Konsolidierung von Big-Data-Anwendungen und steigende Cloud-Nutzung
In diesem Jahr betreiben 18,3 Prozent der Unternehmen im deutschsprachigen Raum eine oder mehrere eigene Big-Data-Anwendungen. Das sind unterm Strich weniger als im letzten Jahr (23,9 %). „Der Rückgang ist jedoch nicht unbedingt negativ, da in einigen Branchen bereits europa- oder weltweit konsolidiert wird“, kommentiert Thomas Heimann, Principal Enterprise Architect & Experte IT-Trends bei Capgemini. „Einige Pilot-Projekte enden auch in der Entscheidung, die Leistungen eines Anbieters zu nutzen oder abzuwarten, bis mehr Daten zur Verfügung stehen. Das Interesse an Big Data ist aber nach wie vor hoch und die Anzahl der Unternehmen, die sich in Workshops oder Pilotanwendungen mit Big Data auseinandersetzen, ist gestiegen.“
Auch die Cloud-Nutzung hat zugenommen: Inzwischen beziehen 75,0 Prozent der Unternehmen Services aus der eigenen und sogar 79,6 Prozent Leistungen aus einer Anbieter-Cloud. Die hohe Nutzerquote sollte aber nicht darüber hinwegtäuschen, dass letztere aber nach wie vor nur einen geringen Anteil an der Gesamtleistung haben. Sie stellen in diesem Jahr 10,2 Prozent aller IT-Services bereit (Vorjahr 6,5 %), während unternehmenseigene Clouds einen Anteil von 36,6 Prozent haben (Vorjahr 27,1 %). Insbesondere Großkonzerne und der Mittelstand haben die Cloud-Nutzung stark ausgebaut.

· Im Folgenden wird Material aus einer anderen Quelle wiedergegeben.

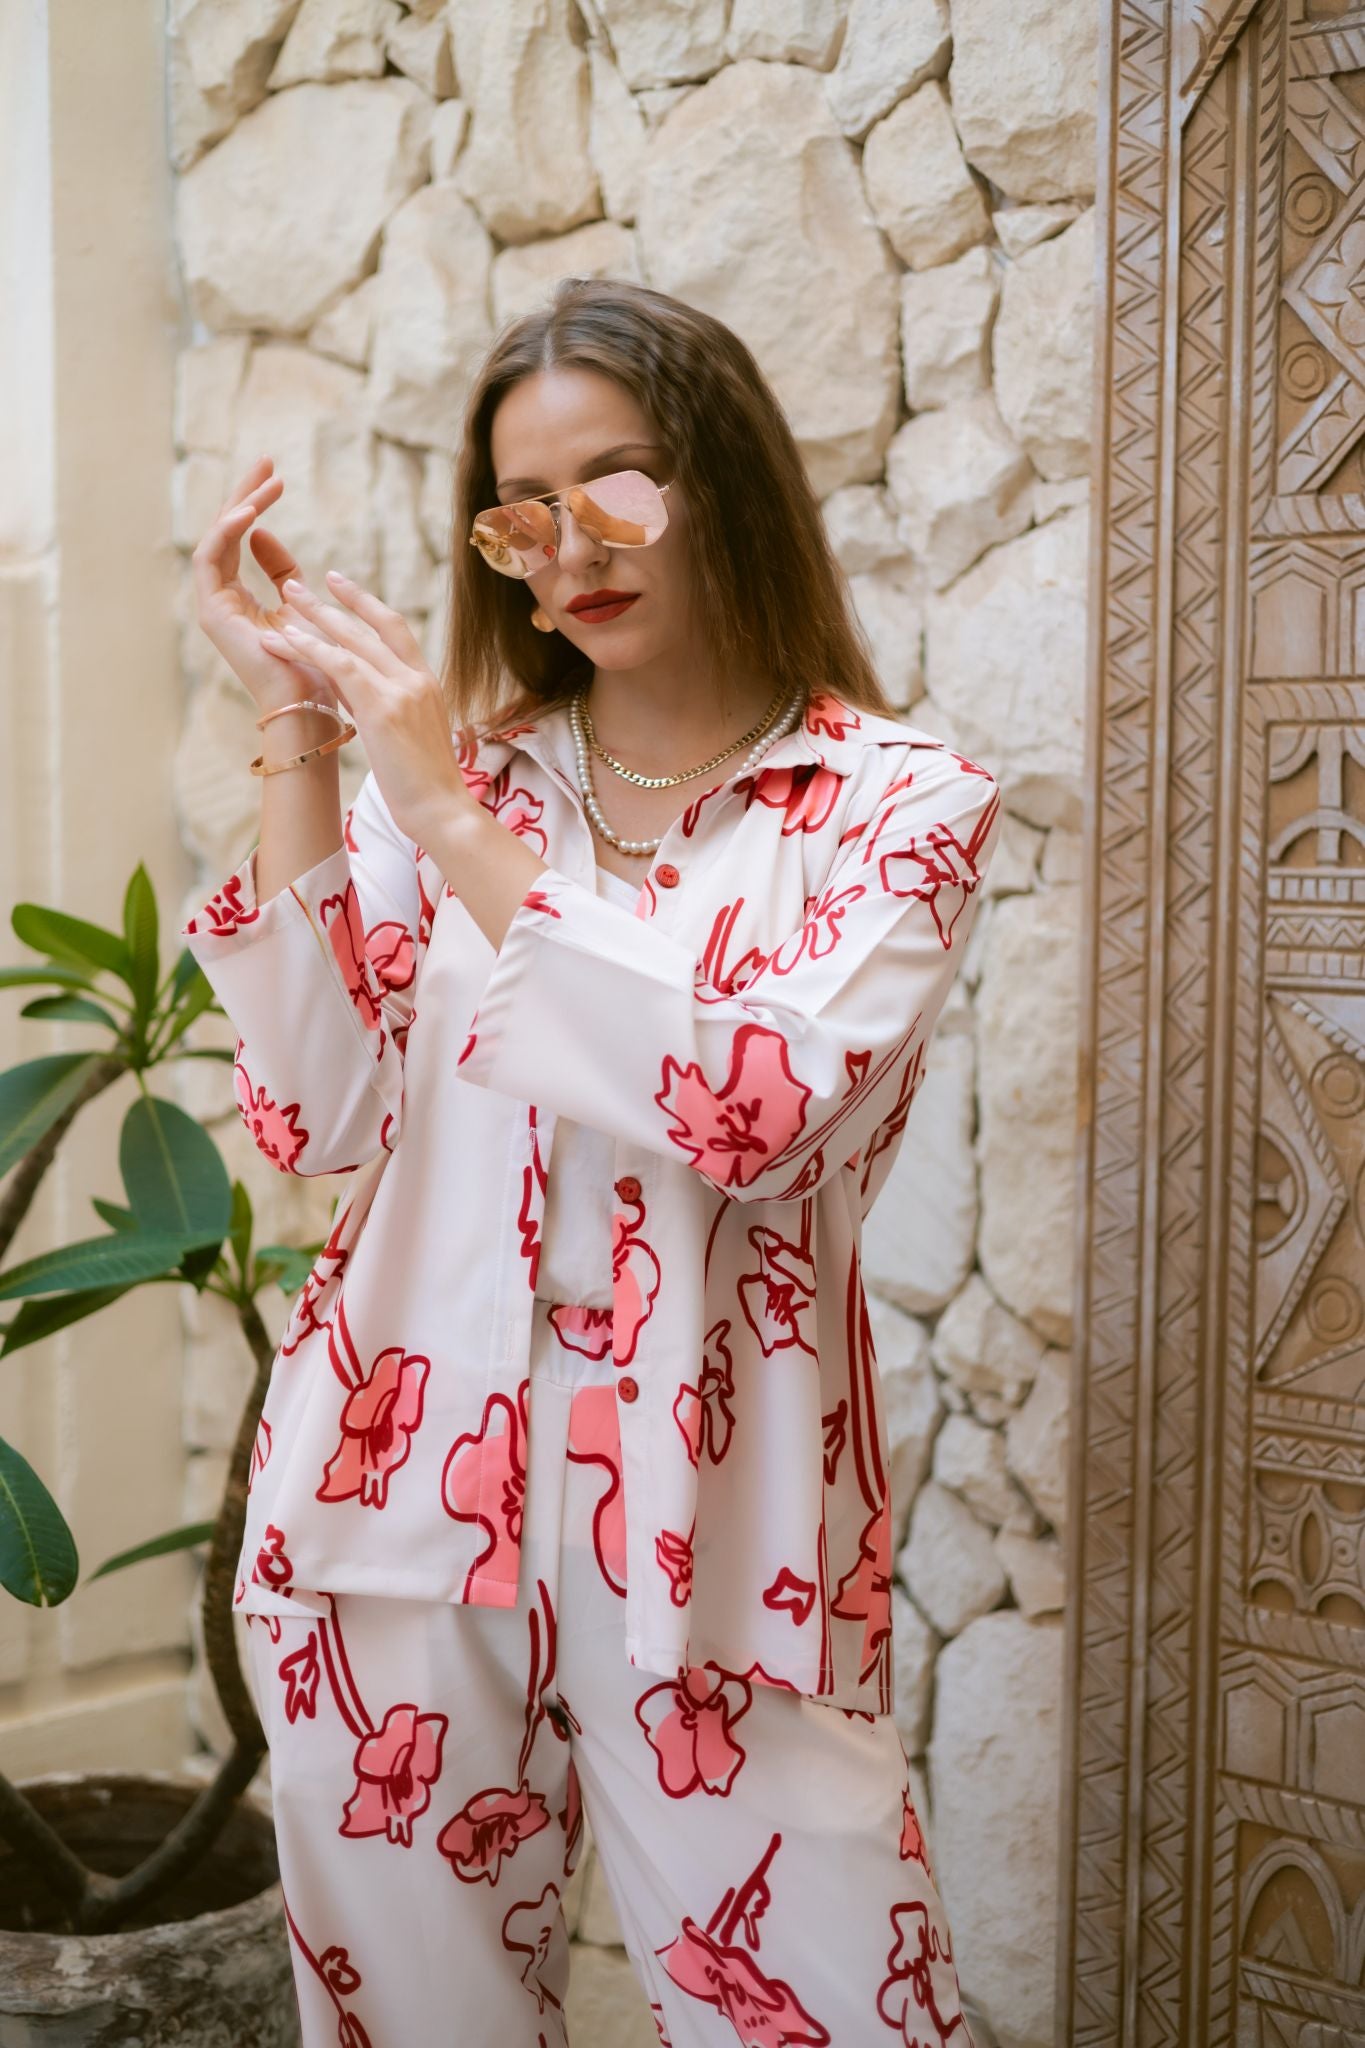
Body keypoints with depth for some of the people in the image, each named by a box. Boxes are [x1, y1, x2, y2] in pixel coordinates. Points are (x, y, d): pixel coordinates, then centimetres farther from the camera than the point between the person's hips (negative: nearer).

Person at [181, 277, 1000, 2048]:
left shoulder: (899, 804, -1)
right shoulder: (455, 766, 9)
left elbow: (761, 1118, -18)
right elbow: (316, 1115, -3)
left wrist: (453, 823, -15)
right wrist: (298, 738, -7)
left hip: (704, 1519, -3)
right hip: (403, 1484, 3)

Top-Technologien des Jahres 2017: EU-Datenschutzgrundverordnung wirft ihre Schatten voraus
Die ersten Plätze auf der Liste der Top-Technologien des Jahres belegen Cloud Security, Security Automation, BYOx Security, Privacy by Design und Predictive Analytics. Die häufige Nennung von Sicherheitsthemen hat zum einen mit der aktuellen Bedrohungslage, zum anderen mit der EU-Datenschutzgrundverordnung zu tun. In ihrem Rahmen wird es neue Sicherheitsanforderungen geben, wie beispielsweise die Anwendung des Prinzips Privacy by Design.
In der Relevanz für das Unternehmen aus Sicht der IT fallen hingegen digitale Lösungen zur Verbesserung des Einkaufs- und Service-Erlebnisses in der Filiale, mobile Payment, Robotic Process Automation, mobile Services für Fahrzeuge und Wearables deutlich ab, sie sind die „Flops des Jahres“.